・セクシーな草を手に入れた
あのユリアンって男、いったい何者だったんだろう。
部屋のベッドに横たわって、俺はぼんやりと考えた。
アイツは腰に剣と、それに妙な筒を吊していた。
それにあの異常な体力、凄みのある威風、あの男はただ者じゃない。
だが信用できるかはわからない。
町の連中の反応からして、この先ユリアンと出くわしても関わらない方がいい。
俺は少し休み、休み終わると気合いを入れ直して部屋を出た。
マジで薄暗い廊下だ。
ランプくらい置いてくれてもいいのに、なんかケチ臭い店だった。
「おいコムギ、きたぞー」
「あ、開いてるから入ってー!」
「いや閉めろよっっ?!」
俺はコムギの部屋に乗り込み、マジで施錠されていないドアにあきれ果てた。
どうしてこいつは、いつもこうなんだ……。
俺は頭を抱えた……。
「いいか、コムギ……。ここは、アッシュヒルじゃ、ないんだ……。わかるか……?」
「うん、わかってるよ?」
「全然わかってねぇっ! 鷹の目のあのおっさんだって、治安が悪いって言ってただろっ、頼むから鍵だけはちゃん閉めろっ!!」
コムギの首が小さくかしげられて、元に戻った。
コムギは反論しなかったが肯定もしなかった。
「行く? お宝探し」
「おう、付き合ってやるよ!」
どうやったらコイツは、外の世界は危険だと理解してくれるのだろう……。
支度を始めるコムギと一緒に、俺は廊下に出て熊ネズミ亭を出た。
「ところでコムギ、次の隠しアイテムはなんなんだ?」
「あっ、見つけたよ! あそこの木の陰みたい!」
港のある南ではなく北に進んだ。
こちらは住宅街のようだ。
あの目には見えない本を頼りにコムギはあちこちをさまよって、やがて裏通りで宝を見つけた。
「……おい、そんだけか?」
「うん。
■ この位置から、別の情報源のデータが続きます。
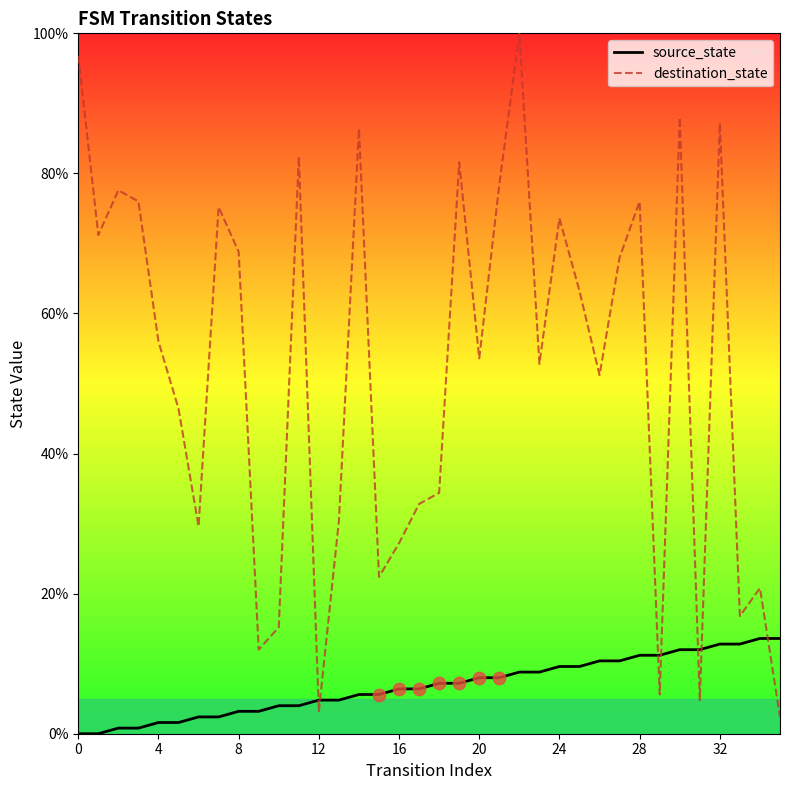

What are all the series names shown in the legend?

source_state, destination_state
これでモクレンの北側は終わり。港の方に行こ!」
現れたのは大銀貨が3枚。たった3Gだった。
「それ、後回しでもよかったんじゃないか……?」
「ダメだよ。全部綺麗に拾わないとなんかスッキリしないもん」
「そういうもんか?」
「そういうものだよ」
「わかるような、わかんないような……。その本が見えてるお前からすると、そうなのかもな」
今度は海の方に行くらしい。
迷わないように大通りに出て、恐ろしく賑やかな往来を田舎者2人で歩いた。
信じられない量の物資が行き交っている。
モクレンは見たこともない物でいっぱいだった。
「なんかこの町、魚臭ぇな……」
「魚の干物の匂いがするね」
海は独特の匂いがすると、訓練の休憩中にロランさんに聞いた。
ロランさんはいい匂いと言っていたが、俺にはどうも合わない……。
「おい、前を見ろ……。もうしょうがねぇな……」
「あ、ごめん……。あ……」
人通りが多かったので横に並ばずにコムギの手を引いて歩いた。
コムギは人混みが苦手だ。
触れられて嫌がっているような素振りはなかった。
「ねぇ見て、あの店、色んな色の粉を売ってる!」
「おや。これは香辛料だよ、お嬢ちゃん」
「へーー!」
「後にしろ、後に。荷物がいっぱいになるだろ。それより次の隠しアイテムは?」
「その先。右に曲がったところのお花畑」
「花畑……?」
コムギが俺の手をふりほどき、前に出た。
そしていきなり元気に走り出すから困る……。
当然俺は後を追い、少し先で花々が活けられた広場を見つけた。
モクレンの憩いの場、といった感じだった。
「ホリン、あの草見える?」
「いや、どの草だよ……」
「光ってる草」
「んなのあるわけねーだろっ?!」
つまり俺に見えないってことは、それがお宝なんだろう。
コムギが土を掘り返すと、突然そこに桃色のスズランに似た花が現れた。
「何もないところから花が現れた……。ホント不思議だな、その力……」
「凄いのはあたしじゃないよ、攻略本さんだよ。鉢植えを買って帰ろ」
「戻るのか? ま、干からびたら困るしな……。一度そうすっか」
鉢植えが見つからないのでコムギは小鍋を買った。
そこに土を入れて、あの『セクシー草さん』とやらを植え替えた。
鍋に入れられ、宿の窓辺で光に照らされるその花は、少しシュールだったがコムギが気に入るだけあって綺麗だった。